The girl had rushed to the shore with the rest of the women to watch the arrival of the strangers. The young Huron paid no attention to the crowd, but walked over to the central fire and quietly seated themselves close to the village elders. Although she felt sure that their curiousity was as keen as her own, nothing in their faces or behaviour betrayed it as they stared silently into the fire. After a while, one of the men reached into a soft leather pouch and pulled out a pipe. In the glow of the fire she could make out the shape of a wolf's muzzle on it's bowl. The man filled it with tobacco from his pouch, lit it with a twig from the fire and drew in a long draft of smoke. This seemed to break the tension, for within a few minutes all the men were smoking and some were beginning to talk quietly with the men from her village.
She had been watching one of the traders especially closely. He was a tall, straight man, with a large hooked nose which gave him a look of great ferocity. She had been surprised to find him looking straight at her, which had made her feel quite nervous. Shortly thereafter she had left the main fire and returned to the women's area to resume cleaning nets. Within a few minutes she had lost herself in the work and the chatter of her companions.

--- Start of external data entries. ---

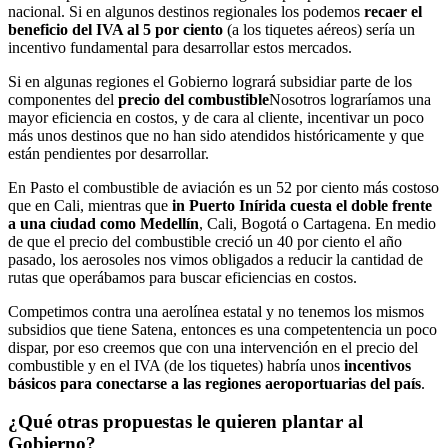
nacional. Si en algunos destinos regionales los podemos
recaer el
beneficio del IVA al 5 por ciento
(a los tiquetes aéreos) sería un
incentivo fundamental para desarrollar estos mercados.
Si en algunas regiones el Gobierno logrará subsidiar parte de los
componentes del
precio del combustible
Nosotros lograríamos una
mayor eficiencia en costos, y de cara al cliente, incentivar un poco
más unos destinos que no han sido atendidos históricamente y que
están pendientes por desarrollar.
En Pasto el combustible de aviación es un 52 por ciento más costoso
que en Cali, mientras que
in Puerto Inírida cuesta el doble frente
a una ciudad como Medellín
, Cali, Bogotá o Cartagena. En medio
de que el precio del combustible creció un 40 por ciento el año
pasado, los aerosoles nos vimos obligados a reducir la cantidad de
rutas que operábamos para buscar eficiencias en costos.
Competimos contra una aerolínea estatal y no tenemos los mismos
subsidios que tiene Satena, entonces es una competentencia un poco
dispar, por eso creemos que con una intervención en el precio del
combustible y en el IVA (de los tiquetes) habría unos
incentivos
básicos para conectarse a las regiones aeroportuarias del país
.
¿Qué otras propuestas le quieren plantar al
Gobierno?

Some time passed before she noticed that the women's conversation had ceased. She could hear the crackling of the flames and the low sounds of men talking above the ever present sound of the rapids. The tall Huron was standing on the far side of the fire, staring at her. In the wavering shadows he looked strange and dangerous and she was frightened under his gaze. Then he smiled. It was as if the sun had suddenly come out from behind a thundercloud. His fierce and alien face was split by a wide, handsome grin, showing a broad expanse of straight, clean teeth. In that instant, she ceased to see him as a dangerous and unpredictable outsider. Here before her was a handsome young man at whom, to her surprise, she found herself smiling happily back. Ignoring the whispers and lewd comments of the other women, he walked over to her and stretched out his hand. She took it, and together they walked away from the fire, and the raucous laughter of the women.
Perhaps, she thought, I will see those fields of corn, those huge villages, and build myself some dreams for my old age after all.